Giuseppe Di Piazza è stato cronista de: L’Ora negli anni ‘80, il quotidiano di Palermo in prima linea nel giornalismo antimafia, direttore delle più importanti testate italiane, non ultima Sette del Corriere della sera.
Giuseppe torna indietro, nel modo più dolce possibile, con l’indulgenza di chi riapre il baule che a volte, mettendo in ordine il solaio delle nostre esistenze, evitiamo accuratamente. Il ricordo. Ma non è solo una indulgenza alle vecchie fotografie, il ricordo adesso si posa placido sulla creatività dello scrivere un romanzo.
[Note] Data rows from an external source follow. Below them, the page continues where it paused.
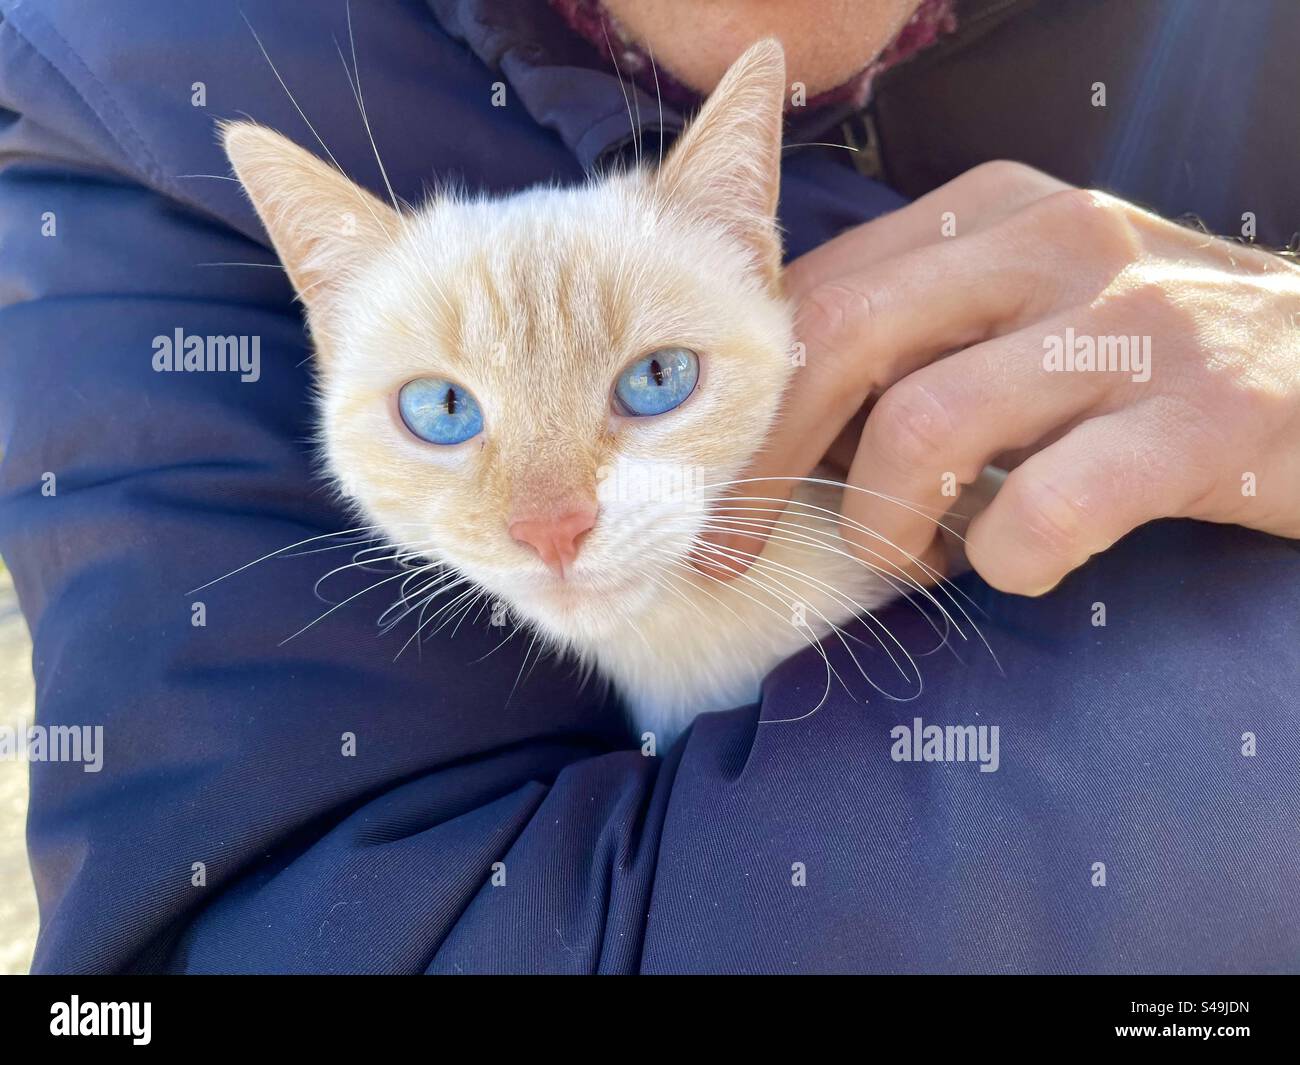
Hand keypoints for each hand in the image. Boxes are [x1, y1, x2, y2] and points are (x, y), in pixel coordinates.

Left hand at [698, 161, 1299, 594]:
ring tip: (916, 557)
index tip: (712, 489)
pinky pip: (1047, 506)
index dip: (744, 404)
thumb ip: (915, 338)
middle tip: (736, 551)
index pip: (818, 295)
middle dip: (767, 464)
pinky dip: (1007, 561)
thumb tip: (776, 427)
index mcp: (992, 210)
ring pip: (923, 426)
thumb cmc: (1144, 357)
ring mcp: (1131, 325)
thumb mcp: (1024, 309)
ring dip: (886, 523)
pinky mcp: (1204, 418)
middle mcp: (1053, 244)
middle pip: (841, 343)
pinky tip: (1023, 567)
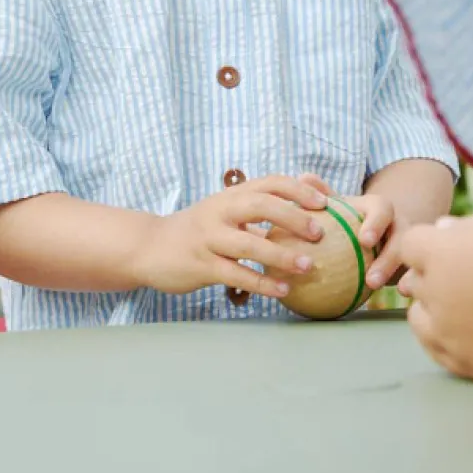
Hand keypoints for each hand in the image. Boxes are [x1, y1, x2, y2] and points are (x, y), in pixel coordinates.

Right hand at [137, 175, 327, 297]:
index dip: (298, 190)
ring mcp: (209, 239)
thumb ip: (257, 207)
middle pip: (261, 205)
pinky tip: (284, 290)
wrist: (149, 247)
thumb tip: (304, 203)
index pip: (270, 183)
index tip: (324, 203)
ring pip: (250, 244)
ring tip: (308, 266)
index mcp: (231, 196)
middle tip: (320, 233)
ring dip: (282, 255)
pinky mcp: (201, 266)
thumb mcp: (224, 210)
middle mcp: (220, 212)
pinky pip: (237, 275)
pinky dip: (263, 282)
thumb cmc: (198, 230)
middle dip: (294, 217)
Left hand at [297, 175, 403, 291]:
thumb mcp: (340, 206)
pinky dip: (408, 284)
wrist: (383, 232)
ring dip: (394, 274)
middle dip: (390, 257)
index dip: (376, 223)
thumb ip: (324, 194)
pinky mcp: (413, 263)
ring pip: (410, 258)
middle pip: (401, 238)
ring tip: (374, 289)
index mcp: (381, 209)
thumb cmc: (352, 219)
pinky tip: (399, 294)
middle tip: (371, 276)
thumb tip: (303, 176)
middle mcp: (398, 225)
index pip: (382, 210)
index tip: (364, 241)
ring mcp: (409, 244)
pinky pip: (414, 274)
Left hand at [397, 211, 472, 381]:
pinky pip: (433, 347)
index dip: (430, 242)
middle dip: (433, 274)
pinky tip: (463, 329)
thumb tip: (444, 228)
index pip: (411, 244)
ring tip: (463, 304)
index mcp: (441, 253)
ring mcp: (445, 330)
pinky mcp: (460, 360)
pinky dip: (442, 337)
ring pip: (417, 315)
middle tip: (467, 272)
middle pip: (416, 279)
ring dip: (432, 308)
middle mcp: (435, 292)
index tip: (451, 244)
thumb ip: (468, 226)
I Quattro Canti di Palermo (Bompiani 2012) trova questa affascinante collocazione, tra l’inventiva e i ricordi reali di troppa bellezza e troppo sangue, che Palermo ha copiosamente regalato nella sua vita. Un genere nuovo, lo potremmo chiamare truction, sperando si perdoni la cacofonia del termine, a metà tra truth -verità- e fiction. La storia di un Giovane cronista che incrocia quattro fatti di cronaca che lo segnano nel suo percorso, quattro, come i famosi Canti di Palermo.
I quattro canti di Palermo generano un quinto canto, quello dell’assenza, così si chiude il tuo libro, un atto d’amore verso una città tanto bella quanto controversa, eppure lascia sempre solchi di nostaligia in chi gli sta lontano, questo romanzo che tipo di amore per Palermo traccia?
E’ la storia, comune a molti che sono andati via, di un amore impossibile. E’ difficile sopportare la tanta luce e il tanto lutto di quella città.
I quattro racconti della Palermo degli “anni di piombo”, riportano a galla 4 fatti di cronaca realmente accaduti? A me personalmente la chiave è apparsa chiara nell’ultimo racconto del “ladro onesto”.
No, sono storia in parte ispirate a fatti di cronaca ma del tutto inventate. Si possono leggere in trasparenza vicende prese dalle cronache del tempo. In realtà ho voluto tratteggiare storie verosimili: il mio non è un libro-verità.
Si parla di un periodo durissimo della storia palermitana e italiana, gli anni 70/80, dove il clan dei corleonesi uccideva rappresentanti dello stato, delle istituzioni e dell’informazione, ma anche i propri rivali della mafia perdente. Tuttavia traspare una dolcezza e una indulgenza personale verso quel periodo. Ti sembra che nonostante l’orrore, chi “faceva antimafia” aveva un impegno più intenso, quasi amore verso una promessa di legalità?
Sì, certamente. Ma anche all’interno dell’antimafia – ricordiamolo – c’erano in quegli anni alcuni traditori. Servitori dello Stato che si misero al servizio dell’Antistato. Comunque, in chi faceva onestamente e con dedizione il proprio lavoro c’era un senso di missione che ritrovai, solo per fare tre nomi, nello sguardo limpido di Ninni Cassarà e in quello di Beppe Montana, funzionari di polizia, grandi investigatori, entrambi assassinati, e negli occhi di Mario D’Aleo, giovane capitano dei carabinieri che aveva preso il posto di un altro capitano, Emanuele Basile, alla guida della compagni di Monreale. Entrambi uccisi, a poco tempo di distanza. Nei primi anni Ottanta non c’era più il sornione gioco delle parti, messo in scena dalla mafia, e magnificamente descritto da Sciascia nel Giorno della Civetta. C’era la furia ottusa e omicida dei corleonesi di Riina.
L’episodio del padre che “ha fatto scomparsi” i figli sembra quello più duro da descrivere per il giornalista, protagonista delle storie, la mafia ordinaria non aveva ancora toccato quelle punte di orrore?
Quell’episodio è un pastiche letterario. Volevo far capire a che punto di crudeltà può arrivare il senso dell’onore.
Che sia un romanzo autobiografico non c’è dubbio, troppi elementi portano verso l’autore, troppe righe di passione e di vista, troppi episodi in cui risultano coinvolti tutti e 5 i sensi in descrizioni e racconti, colpisce la sua “decantazione” di tanti anni, hai atteso tanto nel mettere ordine a questi ricordi perché ti risultassero netti? Se scrivere è autoanalisi sembra che tu abbia “fatto pace” con questa parte di te adesso. È così?
Non si fa pace. Si trova invece la forza di affrontare la guerra del ricordo. A me la forza è stata data da alcuni accadimenti privati che hanno fatto da interruttore emotivo. La vita intorno a sé, la morte intorno a sé. Voglio solo dire, in conclusione, che il mio non è un romanzo autobiografico. Al massimo è di ispirazione autobiografica. La bellezza della letteratura sta proprio in questo: poter decidere di non aderire alla realtà. Il contrario esatto del buon giornalismo.